Leave the images out. Give every line below again, precisely.
Source material Block Start
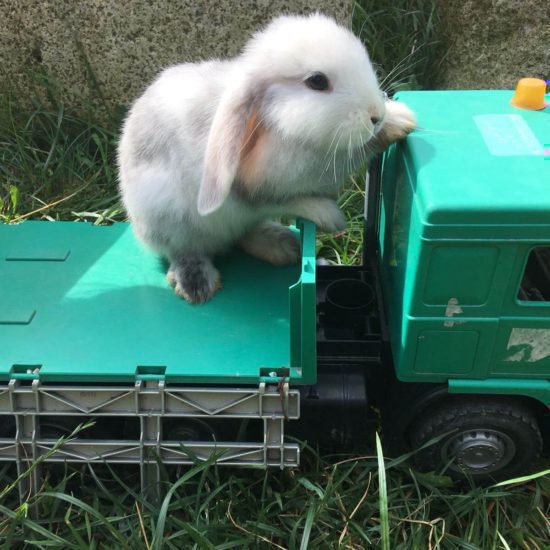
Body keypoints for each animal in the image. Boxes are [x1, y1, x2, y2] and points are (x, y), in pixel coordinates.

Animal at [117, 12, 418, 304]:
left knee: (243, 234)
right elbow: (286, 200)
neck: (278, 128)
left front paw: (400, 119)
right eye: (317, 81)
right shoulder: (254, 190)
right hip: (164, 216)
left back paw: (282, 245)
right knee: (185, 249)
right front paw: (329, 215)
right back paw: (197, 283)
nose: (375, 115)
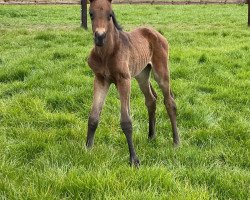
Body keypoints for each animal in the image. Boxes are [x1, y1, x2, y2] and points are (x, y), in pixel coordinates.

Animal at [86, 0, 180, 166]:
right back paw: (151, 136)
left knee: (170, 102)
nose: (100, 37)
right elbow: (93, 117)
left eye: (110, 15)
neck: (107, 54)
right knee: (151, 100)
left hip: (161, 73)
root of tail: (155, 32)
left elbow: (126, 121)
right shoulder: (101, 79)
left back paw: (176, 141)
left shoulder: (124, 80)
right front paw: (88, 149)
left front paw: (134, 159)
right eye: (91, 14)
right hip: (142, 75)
Source material Block End
* Exercise result *
Body keypoints for each animal in the image. Boxes are [x1, y1, x2, y2] and points are (x, y), in pixel coordinates.

Animal at [117, 12, 418, 304]:
left knee: (243, 234)
right elbow: (286, 200)
neck: (278, 128)
left front paw: (400, 119)
right eye: (317, 81)
right shoulder: (254, 190)
right hip: (164, 216)
left back paw: (282, 245)
right knee: (185, 249)
right front paw: (329, 215)
right back paw: (197, 283)
nose: (375, 115)
Body keypoints for each animal in the image. Boxes are [x1, y1, x2, y2] and points are (x, y), in pixel coordinates.

Animal at [86, 0, 180, 166]:
right back paw: (151, 136)
left knee: (170, 102)
nose: (100, 37)
right elbow: (93, 117)
left eye: (110, 15)
neck: (107, 54)
right knee: (151, 100)
left hip: (161, 73)
root of tail: (155, 32)
left elbow: (126, 121)
right shoulder: (101, 79)
left back paw: (176, 141)
left shoulder: (124, 80)
right front paw: (88, 149)
left front paw: (134, 159)
right eye: (91, 14)
right hip: (142, 75)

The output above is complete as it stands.